Posted: January 13th, 2012, 11:06 pm
by Marpel
Couman,

One of the attachments in my original post is a crop of the image in question. In the crop (I know it's small, but I was limited to 400 X 400 pixels) there is a piling which consists of a red light on top of a white pole which, in turn is atop a structure, which in the crop looks to be a light brown/grey with black edges. That light brown/grey with black edges area is supposed to be all black, at least that is what it was when I opened it in PWP (measured 0,0,0). The only thing I did in PWP was move the right slider, in Levels and Colour, of the Dynamic Range from 98.4 to 100% (the range was initially 31.8 to 98.4 but I did not move the 31.8). When I pressed OK and generated the new image, the previously black area was now the lighter brownish colour with the black edges as in the cropped image. Naively thinking that 0,0,0 black shouldn't change so drastically to a brown/grey by merely shifting the highlight end 1.6%, I sought an explanation here. I must admit I may have clouded the issue by asking questions about more than one specific topic and by also attaching the other image, but I did that to give the viewer a bit of an idea of how big the piling was in the full image (however, I didn't realize it would be so small to see the content well). As Jonathan has pointed out, the area that I measured at 0,0,0 (and which eventually turned to brown/grey) was small enough to be less than the 0.01% which PWP ignores in it's DR assessment.
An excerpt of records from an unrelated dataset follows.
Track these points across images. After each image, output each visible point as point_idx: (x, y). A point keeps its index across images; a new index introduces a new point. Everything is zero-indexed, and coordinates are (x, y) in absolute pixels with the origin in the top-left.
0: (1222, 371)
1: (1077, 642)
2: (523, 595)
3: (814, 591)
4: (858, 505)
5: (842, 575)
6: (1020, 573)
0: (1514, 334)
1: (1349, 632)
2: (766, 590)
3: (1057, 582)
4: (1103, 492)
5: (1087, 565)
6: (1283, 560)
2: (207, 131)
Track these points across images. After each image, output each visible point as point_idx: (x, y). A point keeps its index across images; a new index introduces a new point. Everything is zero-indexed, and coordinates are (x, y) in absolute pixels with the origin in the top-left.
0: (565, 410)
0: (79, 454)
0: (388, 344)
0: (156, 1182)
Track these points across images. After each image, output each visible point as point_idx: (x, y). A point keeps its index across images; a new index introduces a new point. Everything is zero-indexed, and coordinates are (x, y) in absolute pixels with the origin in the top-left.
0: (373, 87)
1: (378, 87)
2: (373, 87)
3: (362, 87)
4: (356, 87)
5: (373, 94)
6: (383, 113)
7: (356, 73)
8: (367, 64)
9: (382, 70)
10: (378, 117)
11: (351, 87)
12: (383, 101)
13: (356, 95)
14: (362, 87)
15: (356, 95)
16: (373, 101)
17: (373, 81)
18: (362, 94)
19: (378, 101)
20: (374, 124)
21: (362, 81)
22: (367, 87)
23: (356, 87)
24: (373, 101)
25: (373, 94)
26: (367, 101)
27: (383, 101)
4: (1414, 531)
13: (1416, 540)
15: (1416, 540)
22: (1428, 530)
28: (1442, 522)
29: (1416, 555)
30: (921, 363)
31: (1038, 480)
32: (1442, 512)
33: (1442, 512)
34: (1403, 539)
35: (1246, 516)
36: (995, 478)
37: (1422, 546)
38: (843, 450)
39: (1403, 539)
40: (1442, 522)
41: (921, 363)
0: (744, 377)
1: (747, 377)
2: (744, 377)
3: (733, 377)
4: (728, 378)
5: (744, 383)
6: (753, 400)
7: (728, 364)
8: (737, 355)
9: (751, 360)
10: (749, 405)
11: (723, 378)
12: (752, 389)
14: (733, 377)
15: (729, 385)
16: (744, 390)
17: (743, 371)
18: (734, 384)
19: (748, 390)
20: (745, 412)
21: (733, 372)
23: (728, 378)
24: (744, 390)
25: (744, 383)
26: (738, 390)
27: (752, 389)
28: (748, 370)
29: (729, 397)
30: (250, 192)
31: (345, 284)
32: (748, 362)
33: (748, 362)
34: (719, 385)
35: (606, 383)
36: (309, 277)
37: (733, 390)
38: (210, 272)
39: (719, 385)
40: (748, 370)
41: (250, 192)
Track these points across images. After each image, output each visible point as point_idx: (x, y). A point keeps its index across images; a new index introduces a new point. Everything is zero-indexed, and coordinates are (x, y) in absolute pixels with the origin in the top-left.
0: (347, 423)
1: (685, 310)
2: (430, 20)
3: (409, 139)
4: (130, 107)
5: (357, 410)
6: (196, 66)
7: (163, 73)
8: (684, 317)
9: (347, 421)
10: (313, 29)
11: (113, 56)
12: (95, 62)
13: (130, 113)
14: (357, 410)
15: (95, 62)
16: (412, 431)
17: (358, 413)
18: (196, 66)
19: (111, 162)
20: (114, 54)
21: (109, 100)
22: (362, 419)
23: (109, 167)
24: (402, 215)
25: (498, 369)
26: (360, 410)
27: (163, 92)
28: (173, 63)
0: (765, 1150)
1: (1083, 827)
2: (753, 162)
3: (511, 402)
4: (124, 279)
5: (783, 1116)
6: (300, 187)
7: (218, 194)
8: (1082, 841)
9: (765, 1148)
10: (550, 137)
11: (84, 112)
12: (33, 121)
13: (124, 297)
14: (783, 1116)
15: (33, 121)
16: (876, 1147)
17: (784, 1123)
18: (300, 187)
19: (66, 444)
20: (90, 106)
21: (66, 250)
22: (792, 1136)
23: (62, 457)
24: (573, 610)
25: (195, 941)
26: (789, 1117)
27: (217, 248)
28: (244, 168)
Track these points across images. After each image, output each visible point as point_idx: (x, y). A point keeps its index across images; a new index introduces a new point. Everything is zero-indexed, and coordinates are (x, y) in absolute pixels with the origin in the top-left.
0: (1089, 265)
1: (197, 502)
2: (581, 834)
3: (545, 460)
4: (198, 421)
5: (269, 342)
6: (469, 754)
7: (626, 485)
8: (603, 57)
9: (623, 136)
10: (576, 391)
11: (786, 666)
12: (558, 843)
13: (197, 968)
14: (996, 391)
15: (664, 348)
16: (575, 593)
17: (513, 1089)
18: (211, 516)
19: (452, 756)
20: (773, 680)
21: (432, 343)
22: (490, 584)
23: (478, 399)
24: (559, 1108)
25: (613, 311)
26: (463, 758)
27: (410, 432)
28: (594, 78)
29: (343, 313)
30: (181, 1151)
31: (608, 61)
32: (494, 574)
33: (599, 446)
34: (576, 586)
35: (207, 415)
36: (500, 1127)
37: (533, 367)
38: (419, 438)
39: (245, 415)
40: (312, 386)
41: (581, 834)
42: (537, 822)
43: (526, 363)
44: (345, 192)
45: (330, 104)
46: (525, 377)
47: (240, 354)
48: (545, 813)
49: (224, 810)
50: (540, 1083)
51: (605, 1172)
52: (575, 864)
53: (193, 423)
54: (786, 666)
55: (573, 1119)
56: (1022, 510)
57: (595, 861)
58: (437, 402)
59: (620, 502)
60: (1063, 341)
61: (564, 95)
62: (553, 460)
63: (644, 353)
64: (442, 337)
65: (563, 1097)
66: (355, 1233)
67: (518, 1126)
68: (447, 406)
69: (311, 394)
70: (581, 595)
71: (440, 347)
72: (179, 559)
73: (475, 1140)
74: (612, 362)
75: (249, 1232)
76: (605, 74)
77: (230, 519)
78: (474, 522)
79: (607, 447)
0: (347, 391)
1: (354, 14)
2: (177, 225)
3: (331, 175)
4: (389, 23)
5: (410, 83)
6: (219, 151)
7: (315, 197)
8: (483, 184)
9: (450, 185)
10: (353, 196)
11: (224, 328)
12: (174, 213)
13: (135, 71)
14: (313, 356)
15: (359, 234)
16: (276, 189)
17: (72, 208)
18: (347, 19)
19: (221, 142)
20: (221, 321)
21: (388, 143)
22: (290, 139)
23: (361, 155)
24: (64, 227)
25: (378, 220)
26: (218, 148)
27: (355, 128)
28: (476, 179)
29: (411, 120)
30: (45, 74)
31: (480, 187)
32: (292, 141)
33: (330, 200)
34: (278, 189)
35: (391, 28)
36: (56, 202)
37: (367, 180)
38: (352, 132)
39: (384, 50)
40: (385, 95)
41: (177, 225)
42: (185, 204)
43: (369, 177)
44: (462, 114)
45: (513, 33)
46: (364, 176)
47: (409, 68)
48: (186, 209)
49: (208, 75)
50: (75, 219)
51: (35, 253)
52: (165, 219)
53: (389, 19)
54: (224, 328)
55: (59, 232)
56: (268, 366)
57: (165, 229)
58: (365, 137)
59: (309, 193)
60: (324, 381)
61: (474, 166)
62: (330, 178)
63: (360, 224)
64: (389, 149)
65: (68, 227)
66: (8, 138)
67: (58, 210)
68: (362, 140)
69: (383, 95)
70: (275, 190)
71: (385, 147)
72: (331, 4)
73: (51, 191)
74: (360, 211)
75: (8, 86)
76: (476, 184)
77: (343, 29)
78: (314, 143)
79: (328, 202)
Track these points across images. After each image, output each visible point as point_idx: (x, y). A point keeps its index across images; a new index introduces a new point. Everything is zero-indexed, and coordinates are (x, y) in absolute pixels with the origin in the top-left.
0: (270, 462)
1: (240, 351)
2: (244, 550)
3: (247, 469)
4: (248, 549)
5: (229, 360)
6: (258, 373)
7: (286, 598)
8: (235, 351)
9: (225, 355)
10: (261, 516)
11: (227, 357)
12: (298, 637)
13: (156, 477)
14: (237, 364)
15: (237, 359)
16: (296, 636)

I did not make any changes to the Brightness Curve so that has no bearing on what occurred.

Den,

Right, I now understand what you wanted the RAW file for. Yes, when I prepared the two attachments in my original post, I converted them from AdobeRGB to sRGB.

Marv

Re: Dynamic Range and Strange Behaviour

Posted: January 14th, 2012, 3:46 pm
by jsachs
One last attempt at an explanation...

Levels & Color sets the dynamic range to the location of the tic marks below the axis, even if you don't move them. This means the darkest thing in the output image in your example will have a brightness of 31%. If the black point autodetection algorithm had worked, the left tic mark would have been positioned at 0% instead of 31% and everything would have worked as you expected, but it missed the small area of black which was consequently raised to 31% brightness from 0%.

Re: Dynamic Range and Strange Behaviour

Posted: January 15th, 2012, 12:36 am
by Marpel
Jonathan,

I just read your last post and had one of those "AHAA" moments. Not sure why it took me so long to get it.....

Thanks again for your help...and patience.